Another similar challenge is with sedimentary rocks; in particular, carbonates, including limestone and dolomite.

"As much as we would like to use a different approach, or consolidate everything into a single taxonomy, we are prisoners of practice," he said. "It is not just something that happens at Ste. Justine. It happens everywhere."

"Do you think the same thing might apply to other areas of endeavor?" asked Virtue.

"Quite possibly. It is definitely the case with carbonate rocks," said Charendon.

"I still maintain that a google-type site LOR search will work," maintained Virtue, perversely.

"No. It won't. You will just get incomplete coverage. Or, just one term instead of all three for the same rock," said Charendon.

Horst Charendon and Debbie Virtue left the room. The atmosphere was definitely frosty.

A week went by. Virtue asked the Ste. Justine LOR committee to start investigating taxonomies, partly in an attempt to one-up Charendon.

In doing so, she made a discovery: The Living Taxonomy Project. http://www.livingtaxonomy.org

Forgetting her desire to humiliate him, Virtue called up Charendon. She was excited about her "find."

"Horst, you'll never believe what I found! Stacy Zemke, who is the founder of the Living Taxonomy Project, is developing a revolutionary way to accommodate competing classification schemes, without having to resort to a site search for key words," she said. Horst listened quietly, rather in shock about her change in attitude.

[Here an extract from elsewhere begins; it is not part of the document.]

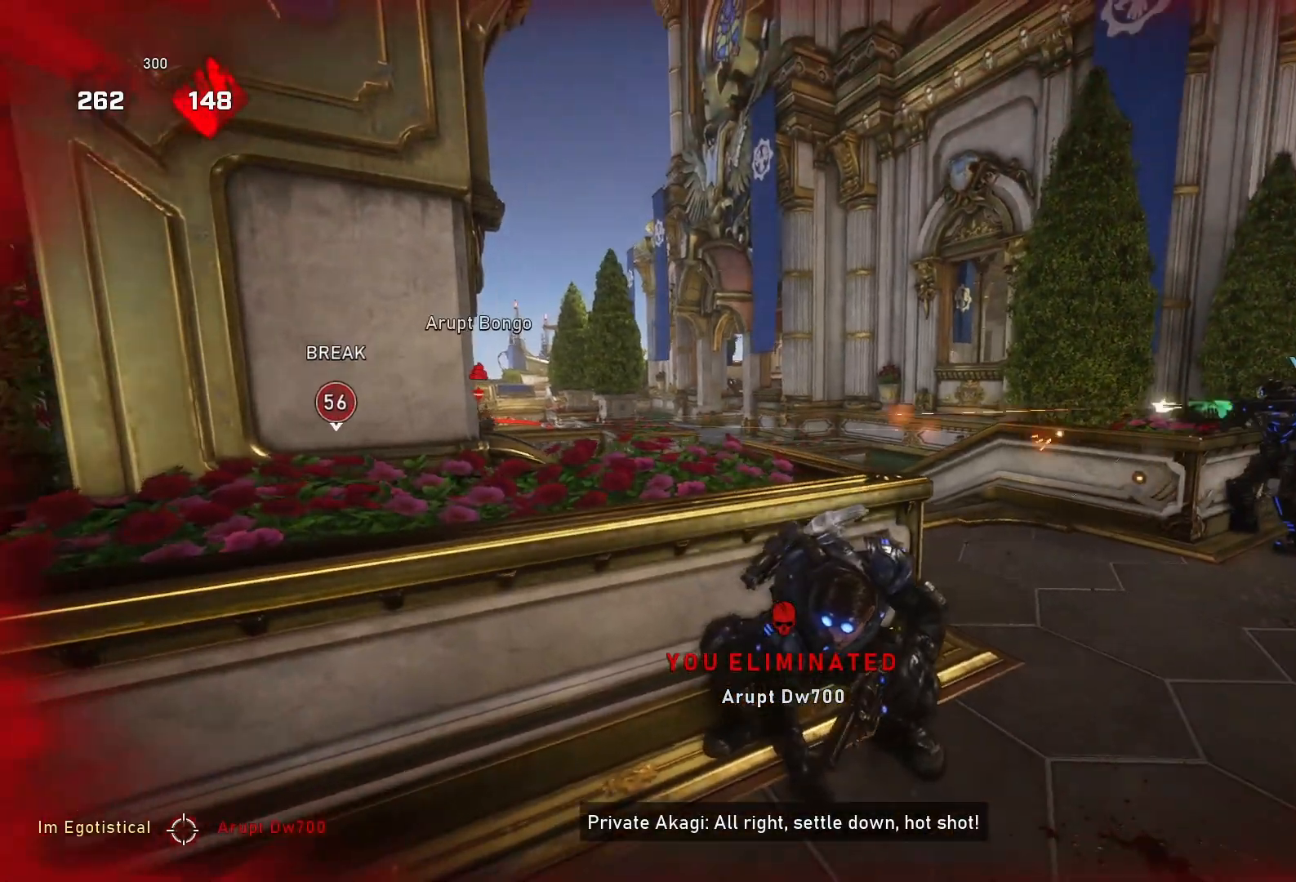
{"buttons": [], "left_stick": "center", "right_stick": "center", "events": [[167, "right_stick", "up-right"], [233, "right_stick", "center"], [367, "L2", "down"], [433, "L2", "up"]]}
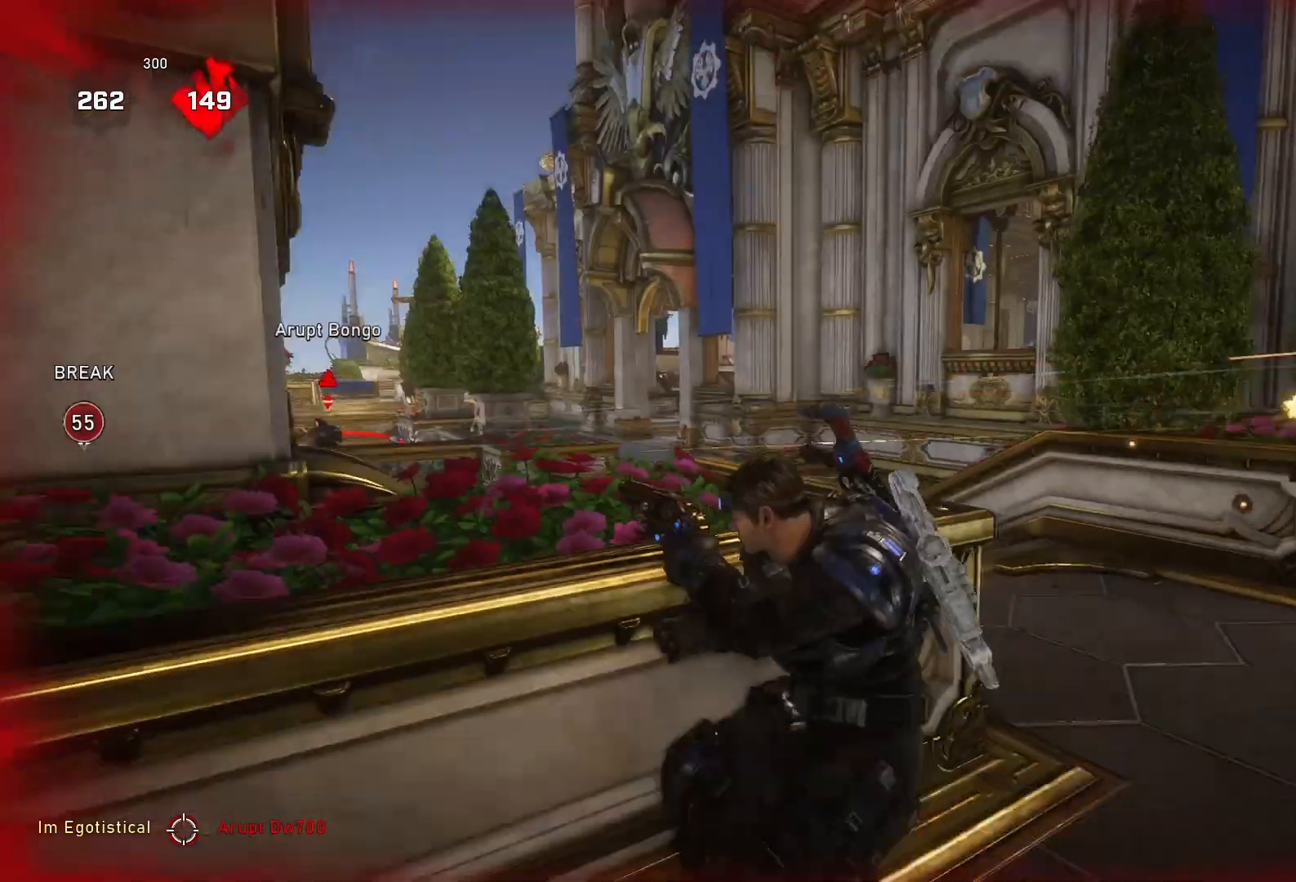
{"buttons": ["L2"], "left_stick": "center", "right_stick": "center", "events": [[467, "L2", "down"]]}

"How is this different from what Rory McGreal has described in his work on ontologies and taxonomies (www.downes.ca/files/CEN.doc) It is being hosted on
Stephen Downes' website (http://www.downes.ca)?" asked Charendon.

"I consider what the Living Taxonomy Project is doing to be a "taxonomy of practice" rather than a definitive retrieval system," said Virtue.

She went on to describe the possibilities of classification. A classification system could be descriptive. Alternatively, it could focus on function (rather than form), or, it could be about origin or provenance. All depended on the practice.

"Words are inherently slippery. Think about what post-structuralists and deconstructivists have maintained - Lakoff, Derrida, etc. They claim that the word itself creates the meaning, and that taxonomies are simply agreed-upon conventions," Dean Pantagruel was eavesdropping and could not resist chiming in.

"That makes my head swim," said Virtue.

"Well, it should," said Dean Pantagruel. "The multiplicity of interpretative possibility has been around since St. Augustine and Poetics."

"What does Alan Levine of cogdogblog (http://jade.mcli.dist.maricopa.edu) have to say? I really respect his work," said Dean Pantagruel.

"According to Levine, it's a very contentious issue. (http://jade.mcli.dist.maricopa.edu/cdb/2005/01/25/what-were/)," said Virtue.

"And, speaking of Contentious (http://blog.contentious.com/) , what does Amy Gahran have to say?" continued Pantagruel.

"She tends to be inclusive rather than exclusive. I would say that her taxonomies are referential and built on allusions or links," said Virtue.

"Cognitive dissonance!" barked Dean Pantagruel. "The more voices, the better. And, speaking of Cognitive Dissonance, I like what Nate Lowell has to say (http://durandus.com/blog/)"

Dusk was falling on the College of Ste. Justine. The ivy-covered clock tower loomed over the shadowed campus. As the campus sank into darkness, a full moon rose and the bare branches of trees clawed the impotent sky. From the bowels of the brick and cornice building that housed the computer center and the new server dedicated to Learn-O-Rama, Ste. Justine's proprietary learning management system, a piercing female shriek rent the skies.

"Peccatores, Ut nobis parcas, Ut nobis indulgeas, Ut ad veram paenitentiam nos perducere digneris." There was a long pause and then a howl. "Through our taxonomies we know our deeds and we seek forgiveness!!"